Copying logic should be organized with help of 2 threads.
First thread should read the data from source file.
Second thread should write the data to the target file.

For this I made a link list of chunks of 1MB and added conditional variable for sync between copy and paste thread. I doubt this is a good program. Please help me out rating my code.

#include <cstring>
#include <iostream>
#include <fstream>
#include <thread>
#include <cerrno>
#include <array>
#include <atomic>
#include <mutex>
#include <condition_variable>
#include <list>
#include <chrono>
#include <benchmark/benchmark.h>
#define BUFSIZE_1MB 1048576
typedef struct chunk
{
 std::array<char, BUFSIZE_1MB> chk;
 unsigned int size = 0; 
} chunk;
std::mutex mtx;
std::atomic_bool eof = false;
std::condition_variable cv;
std::list<chunk> buffer;
void copy(std::ifstream &inputFile)
{
 chunk chk;
 while (!eof)
 {
 inputFile.read(chk.chk.data(), BUFSIZE_1MB);
 chk.size = inputFile.gcount();
 {
 std::scoped_lock<std::mutex> mm(mtx);
 buffer.push_back(chk);
 }
 if (inputFile.eof())
 eof = true;
 cv.notify_one();
 }
}
void paste(std::ofstream &outputFile)
{
 int chunkIndex = 0;
 while (true)
 {
 std::unique_lock<std::mutex> mm(mtx);
 while (buffer.size())
 {
 mm.unlock();
 outputFile.write(buffer.front().chk.data(), buffer.front().size);
 mm.lock();
 buffer.pop_front();
 }
 if (eof)
 break;
 cv.wait(mm);
 }
}
void p4_copyFiles_thread(const char *source, const char *destination)
{
 std::ifstream inputFile(source);
 if (!inputFile)
 {
 std::cout << std::strerror(errno) << " Error opening file " << source << "\n";
 return;
 }
 std::ofstream outputFile(destination);
 if (!outputFile)
 {
 std::cout << std::strerror(errno) << " Error opening file " << destination << "\n";
 return;
 }
 std::thread copyT(copy, std::ref(inputFile));
 std::thread pasteT(paste, std::ref(outputFile));
 copyT.join();
 pasteT.join();
}
int main(int argc, char* argv[])
{
 if(argc < 3)
 return 0;
 
 srand(static_cast<unsigned>(time(0)));
 auto start = std::chrono::high_resolution_clock::now();
 
 p4_copyFiles_thread(argv[1], argv[2]);
 
 auto end = std::chrono::high_resolution_clock::now();
 auto duration = end - start;
 std::cout << "Time taken " <<duration.count() << " ms" << std::endl;
 return 0;
}

Question 2

Note that if this weren't a learning exercise, then using memory map to read the data in and out might be more efficient than streaming through buffers, especially if the page sizes are large. One thread to load a memory map page into RAM, and one thread to copy to the destination memory map. Depending on the SSD type, making that "multi-threaded" may or may not also improve performance.

Question 3

@MooingDuck: Actually, outside a learning exercise, I would try to punt it all to the OS.

Question 4

True! The OS has more direct knowledge of the hardware and is almost certainly faster than anything I could do. And it's definitely less buggy than anything I'd do.

Question 5

Missing and incorrect error handling

The most important problem with your code is that you either don't handle errors, or in some other cases handle them incorrectly.
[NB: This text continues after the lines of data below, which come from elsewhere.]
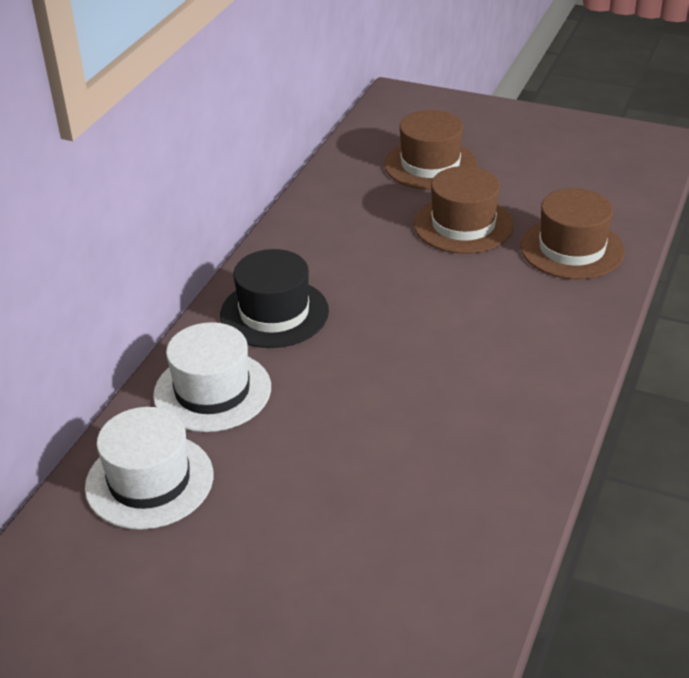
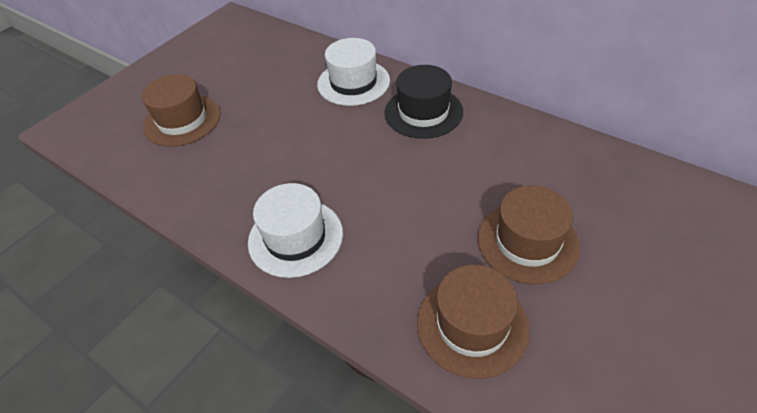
camera: 105 degrees right, 10 degrees up
(149, 481) = (292, 60): white hat -> white hat (295, 237)
(430, 165) = (647, 237): brown hat -> brown hat (182, 120)

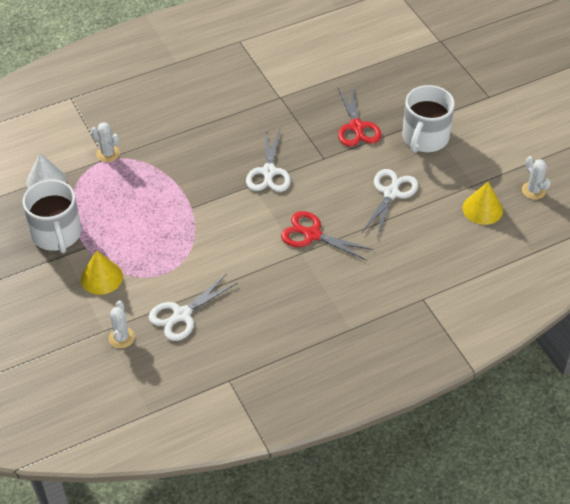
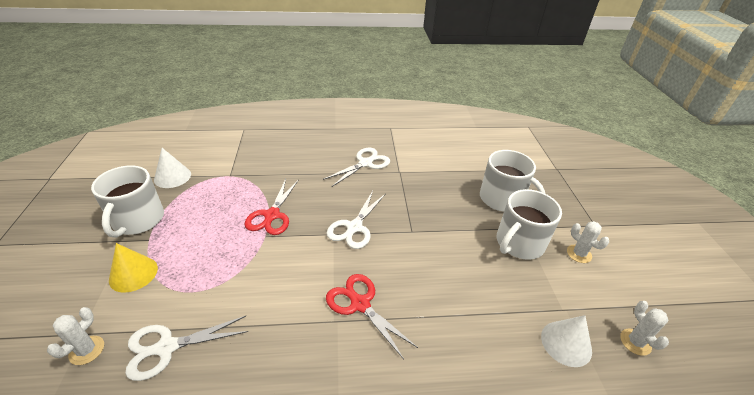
camera: 20 degrees right, 10 degrees down
(108, 154) = (235, 172): white cactus -> white cactus (579, 254)
(356, 127) = (455, 214): red scissors -> red scissors (272, 215)
(391, 193) = (464, 288): white scissors -> white scissors (365, 163)
(395, 96) = (502, 199): none -> white mug
(482, 209) = (566, 343): yellow cone -> white cone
Already at the start of main() you check if at least two arguments are passed. If not, you silently return 0, which means success! You should instead first print an error message to std::cerr, so the user knows what is wrong, and then return EXIT_FAILURE, so that in case your program is called from a shell script, there script can notice the error and won't continue as if nothing was wrong.

The next problem is that when it comes to I/O, almost any operation can go wrong. So while you check if the files are opened correctly, you don't check if the read and write operations actually succeed. This can cause silent data corruption, and the read thread can actually go into an infinite loop (as a read error halfway in the file will not set the EOF flag).

Make sure you check after each read/write operation if the stream is still good().

`eof` must be guarded by the mutex

You are only guarding buffer using the mutex, but the state of eof is something that should also be updated atomically together with buffer. Currently there is a bug where the write thread can be suspended right between the end of the while() loop and before it checks eof. The read thread might then read some more chunks and then reach the end of the file. It will push the chunks to the list and set eof. Now the write thread resumes, checks eof and thinks it is already done, when there are still unwritten chunks in the list.

Unbounded memory use

If writing the output file is slower than reading the input file, the linked list will become longer and longer. This can be a problem, since disks are typically much larger than the amount of RAM in a computer, and so it is quite possible for a file to be larger than you can fit in RAM. There is also no performance benefit from having lots of chunks in memory.

I recommend you limit the amount of chunks to just 3; one chunk is for reading, one chunk for writing, and another chunk to handle temporary read/write speed variations. You can add more, but any benefits greatly decrease after that.

Unnecessary copying in memory

In copy(), you first read data into the local variable chk. When the chunk is full, you then copy that chunk into the linked list. This can be avoided in several ways:

Use std::unique_ptr<Chunk>s, so you can std::move them from a local variable into the list without actually copying the contents.
Use std::vector instead of std::array, as std::vectors can be efficiently moved by themselves.
Use a std::list<Chunk> for the local variable as well, and then splice() that into buffer.
Just like paste() works on a Chunk that is stored inside the linked list, you can first emplace_back() an element to the list, and then read() into that.
Prepopulate buffer with a fixed number of chunks, and treat it as a ring buffer.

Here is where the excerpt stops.